Dataset entries
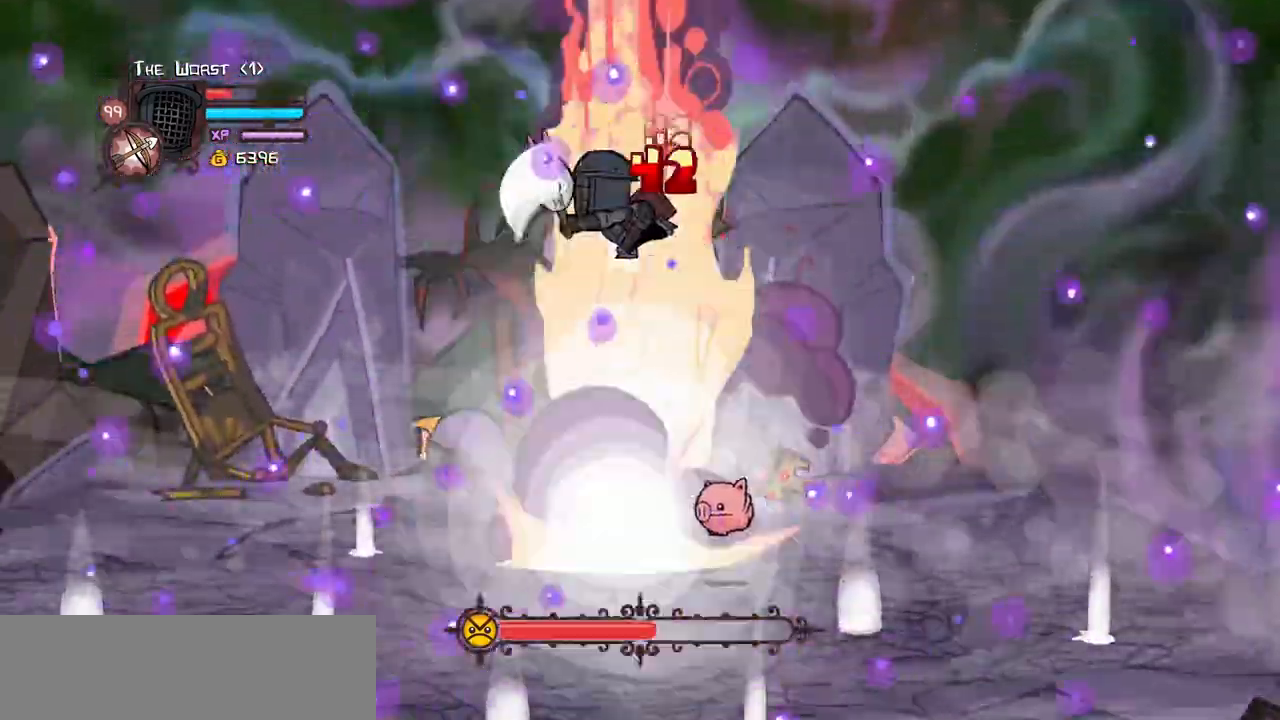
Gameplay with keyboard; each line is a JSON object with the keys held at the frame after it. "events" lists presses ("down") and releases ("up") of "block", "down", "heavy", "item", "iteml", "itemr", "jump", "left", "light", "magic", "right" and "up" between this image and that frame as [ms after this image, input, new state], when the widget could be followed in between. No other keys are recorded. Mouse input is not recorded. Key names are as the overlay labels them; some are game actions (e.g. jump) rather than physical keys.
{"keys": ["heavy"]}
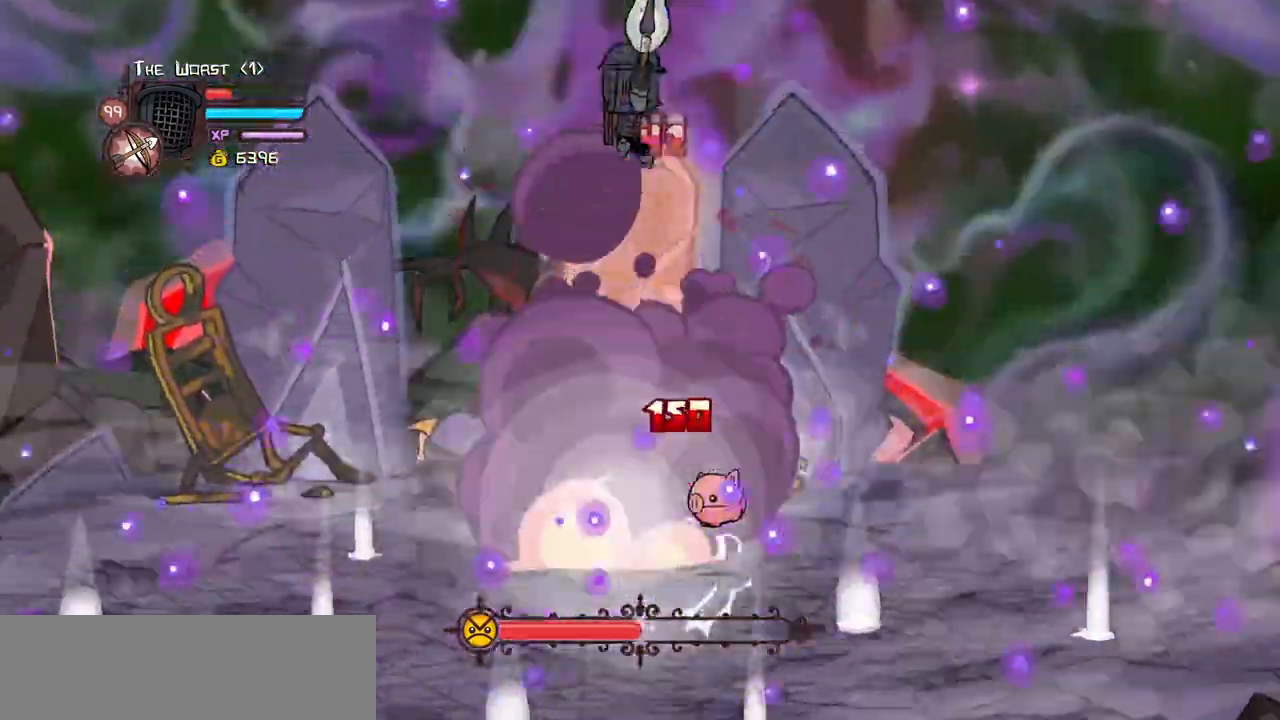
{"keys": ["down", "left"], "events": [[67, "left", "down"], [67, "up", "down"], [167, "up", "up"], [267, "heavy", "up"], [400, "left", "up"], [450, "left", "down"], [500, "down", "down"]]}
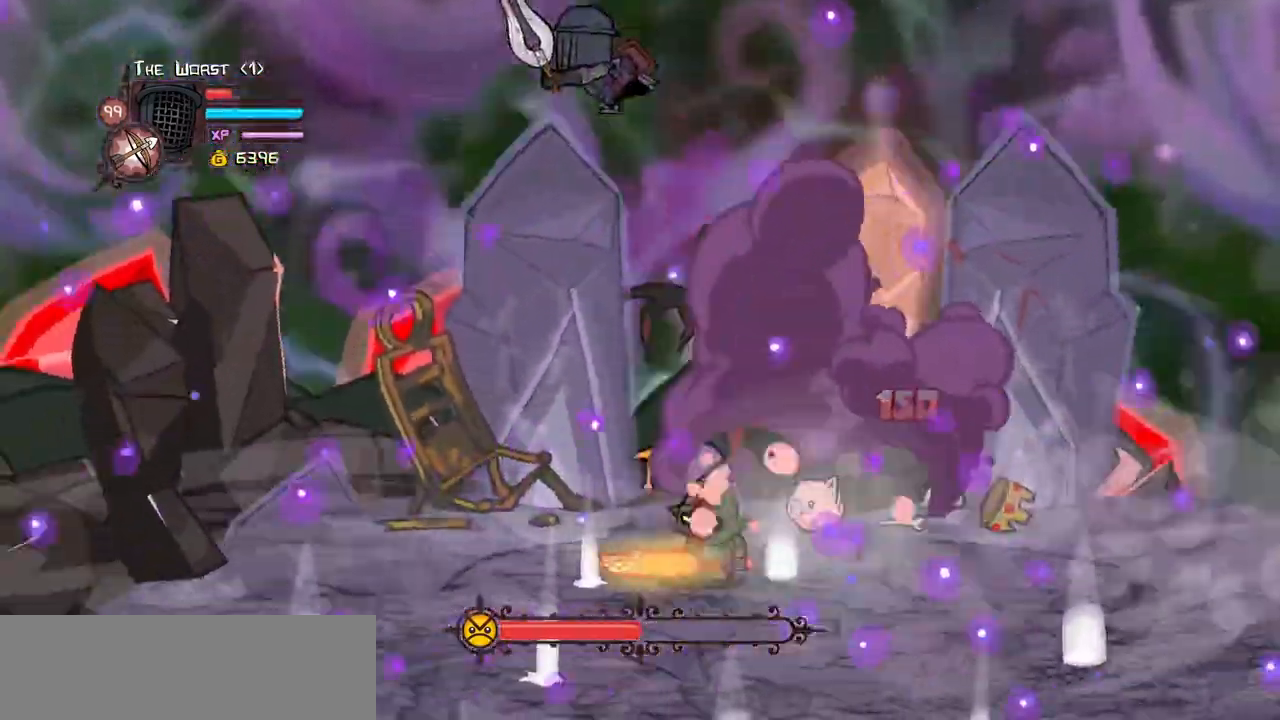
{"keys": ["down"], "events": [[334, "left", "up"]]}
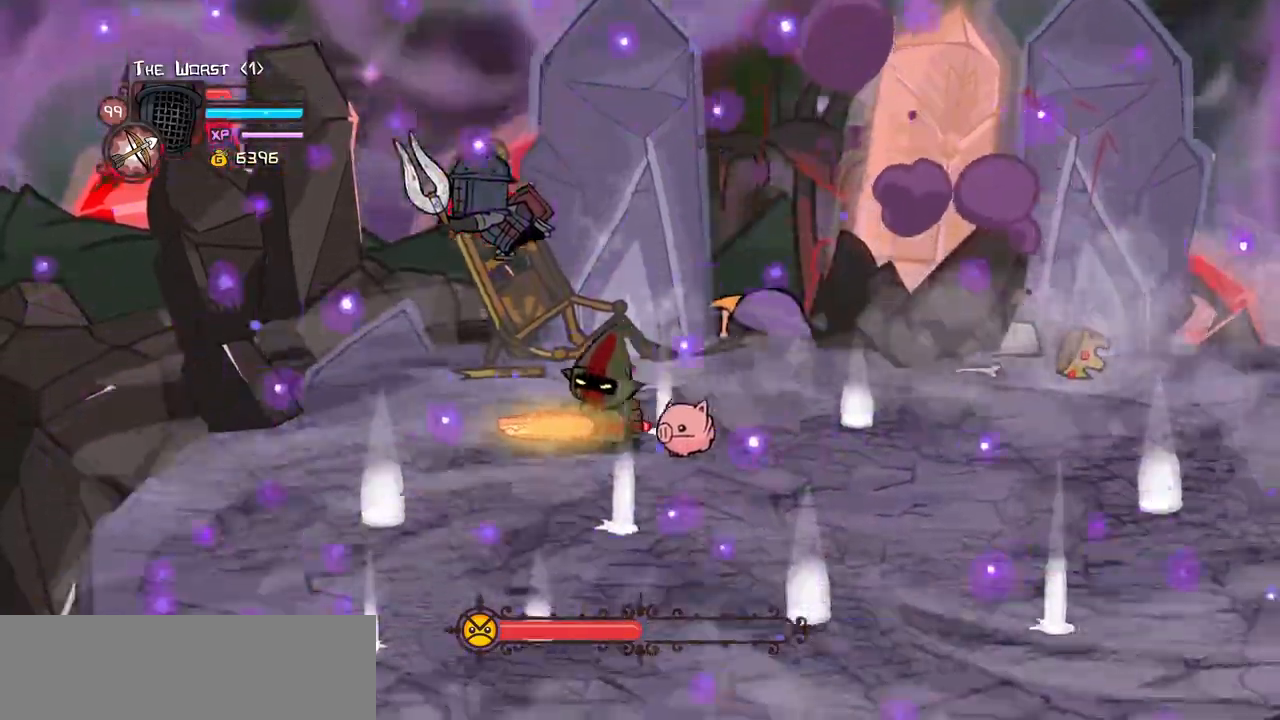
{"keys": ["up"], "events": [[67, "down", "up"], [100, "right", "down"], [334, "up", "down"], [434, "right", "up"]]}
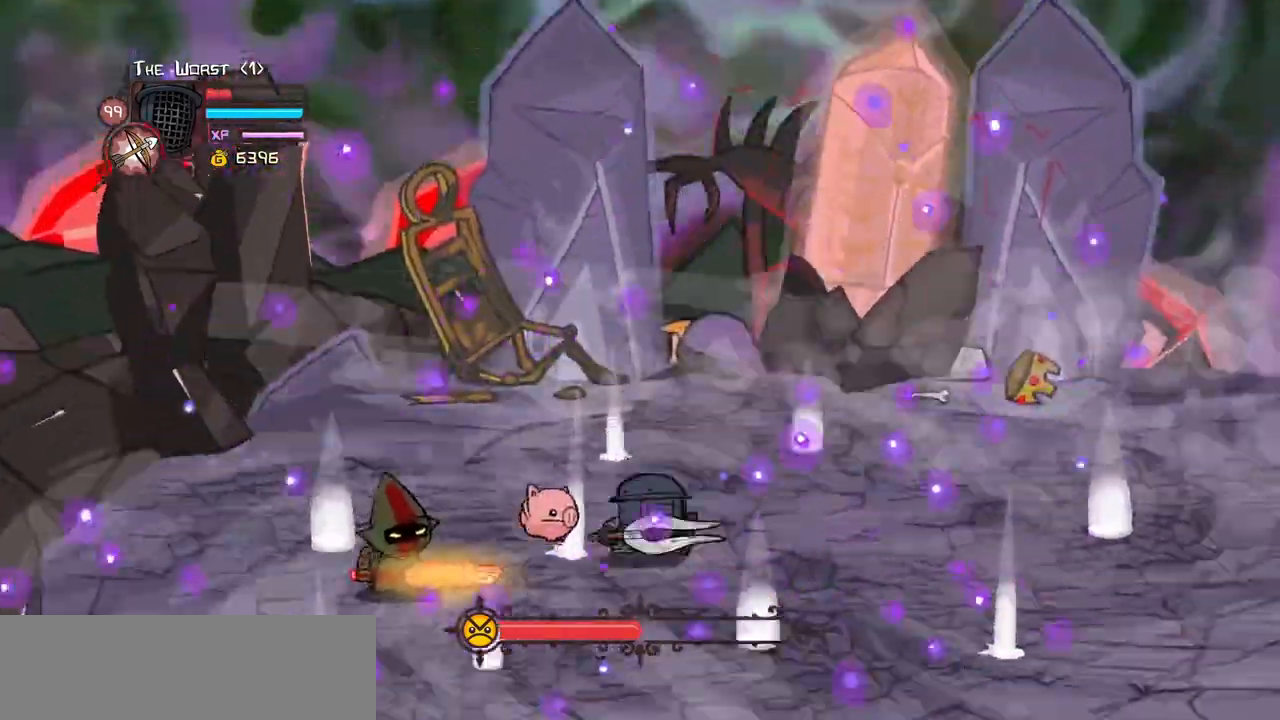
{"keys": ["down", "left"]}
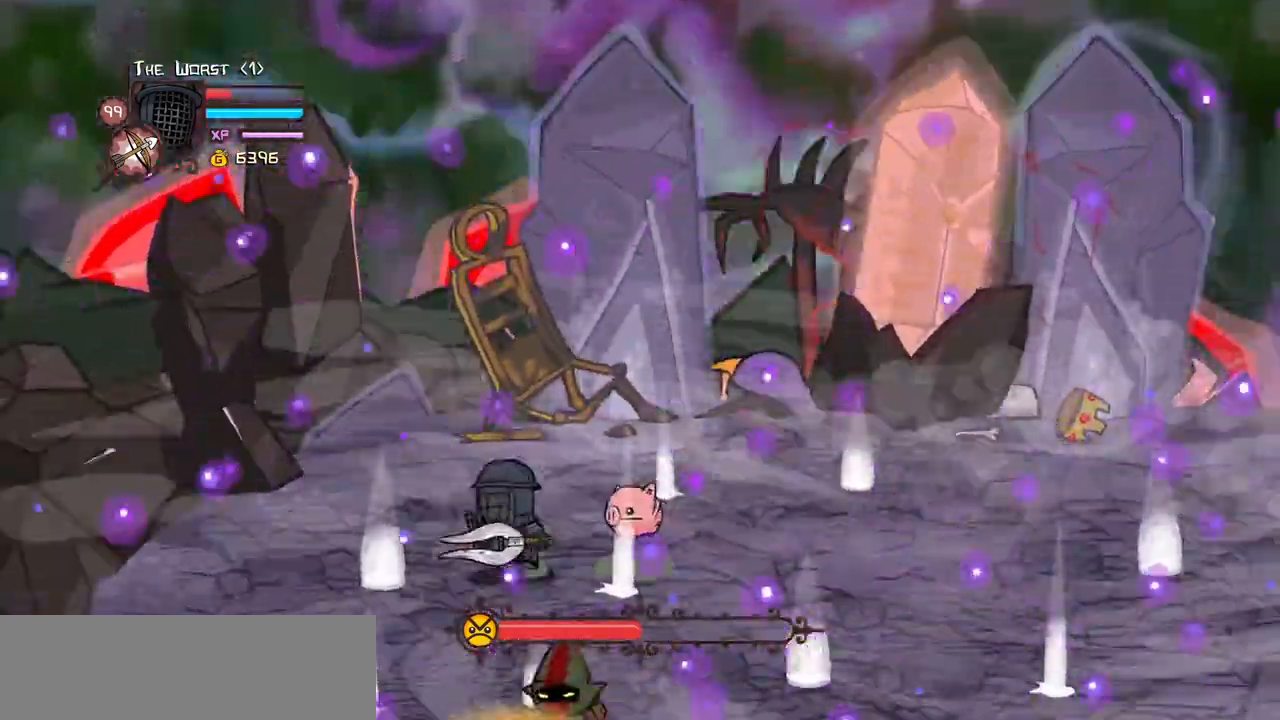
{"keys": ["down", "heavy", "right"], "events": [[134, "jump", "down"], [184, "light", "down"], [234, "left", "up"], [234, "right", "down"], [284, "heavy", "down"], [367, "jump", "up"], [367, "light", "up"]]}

> **Directions**:
A faithful copy of the records above is needed, with the pictures left out.

> **Result below**:
Gameplay with keyboard; each line is a JSON object with the keys held at the frame after it. "events" lists presses ("down") and releases ("up") of "block", "down", "heavy", "item", "iteml", "itemr", "jump", "left", "light", "magic", "right" and "up" between this image and that frame as [ms after this image, input, new state], when the widget could be followed in between. No other keys are recorded. Mouse input is not recorded. Key names are as the overlay labels them; some are game actions (e.g. jump) rather than physical keys.
{"keys": ["heavy"]}
{"keys": ["down", "left"], "events": [[67, "left", "down"], [67, "up", "down"], [167, "up", "up"], [267, "heavy", "up"], [400, "left", "up"], [450, "left", "down"], [500, "down", "down"]]}
{"keys": ["down"], "events": [[334, "left", "up"]]}
{"keys": ["up"], "events": [[67, "down", "up"], [100, "right", "down"], [334, "up", "down"], [434, "right", "up"]]}
{"keys": ["down", "left"]}
{"keys": ["down", "heavy", "right"], "events": [[134, "jump", "down"], [184, "light", "down"], [234, "left", "up"], [234, "right", "down"], [284, "heavy", "down"], [367, "jump", "up"], [367, "light", "up"]]}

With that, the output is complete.